=== RECORDS SUPPLIED ===

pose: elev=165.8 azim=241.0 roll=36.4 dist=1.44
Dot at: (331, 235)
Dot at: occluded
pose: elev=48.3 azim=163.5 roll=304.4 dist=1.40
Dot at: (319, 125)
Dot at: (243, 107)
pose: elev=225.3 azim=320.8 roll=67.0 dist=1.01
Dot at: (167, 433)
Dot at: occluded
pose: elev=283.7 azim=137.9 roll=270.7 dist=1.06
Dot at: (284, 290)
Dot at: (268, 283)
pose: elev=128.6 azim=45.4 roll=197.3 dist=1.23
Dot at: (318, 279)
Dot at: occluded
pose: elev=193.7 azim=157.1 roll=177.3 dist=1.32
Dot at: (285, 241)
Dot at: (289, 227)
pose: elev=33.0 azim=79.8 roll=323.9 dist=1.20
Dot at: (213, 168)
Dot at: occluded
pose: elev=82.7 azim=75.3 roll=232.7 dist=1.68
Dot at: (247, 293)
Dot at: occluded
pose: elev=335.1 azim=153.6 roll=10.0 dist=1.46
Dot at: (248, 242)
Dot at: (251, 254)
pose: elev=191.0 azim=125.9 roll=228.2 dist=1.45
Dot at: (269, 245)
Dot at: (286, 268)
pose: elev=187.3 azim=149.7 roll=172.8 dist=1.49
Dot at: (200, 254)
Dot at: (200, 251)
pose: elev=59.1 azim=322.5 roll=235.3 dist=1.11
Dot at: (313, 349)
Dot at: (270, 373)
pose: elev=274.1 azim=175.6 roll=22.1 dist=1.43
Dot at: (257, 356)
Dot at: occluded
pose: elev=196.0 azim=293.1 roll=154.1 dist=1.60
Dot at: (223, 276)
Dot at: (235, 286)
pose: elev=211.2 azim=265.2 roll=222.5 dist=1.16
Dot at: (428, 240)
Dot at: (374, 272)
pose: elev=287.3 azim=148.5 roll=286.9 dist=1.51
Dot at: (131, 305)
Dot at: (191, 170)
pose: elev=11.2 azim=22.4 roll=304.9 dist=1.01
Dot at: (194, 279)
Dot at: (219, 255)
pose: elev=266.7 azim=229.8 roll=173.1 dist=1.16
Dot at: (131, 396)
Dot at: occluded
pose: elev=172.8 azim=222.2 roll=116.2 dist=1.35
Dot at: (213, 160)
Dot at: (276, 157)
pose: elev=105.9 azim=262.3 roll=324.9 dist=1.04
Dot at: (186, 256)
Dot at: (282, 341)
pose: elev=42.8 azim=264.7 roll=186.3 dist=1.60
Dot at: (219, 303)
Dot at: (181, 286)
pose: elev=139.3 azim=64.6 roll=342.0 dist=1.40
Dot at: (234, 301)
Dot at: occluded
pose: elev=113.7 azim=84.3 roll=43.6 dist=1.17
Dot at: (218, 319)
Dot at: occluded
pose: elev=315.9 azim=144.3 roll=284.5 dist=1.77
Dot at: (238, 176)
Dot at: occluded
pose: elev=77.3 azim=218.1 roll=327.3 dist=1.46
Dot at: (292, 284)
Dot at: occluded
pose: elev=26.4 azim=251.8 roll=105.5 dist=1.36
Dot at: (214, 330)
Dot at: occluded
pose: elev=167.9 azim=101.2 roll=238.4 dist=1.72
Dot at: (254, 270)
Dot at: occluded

=== WHAT YOU ARE ASKED TO DO ===
Rewrite the entries from the line holding "pose: elev=167.9 azim=101.2" through the end of the entries, inclusive, replacing "pose" with "view" and changing nothing else.

=== EXERCISE RESULT ===
view: elev=167.9 azim=101.2 roll=238.4 dist=1.72
Dot at: (254, 270)
Dot at: occluded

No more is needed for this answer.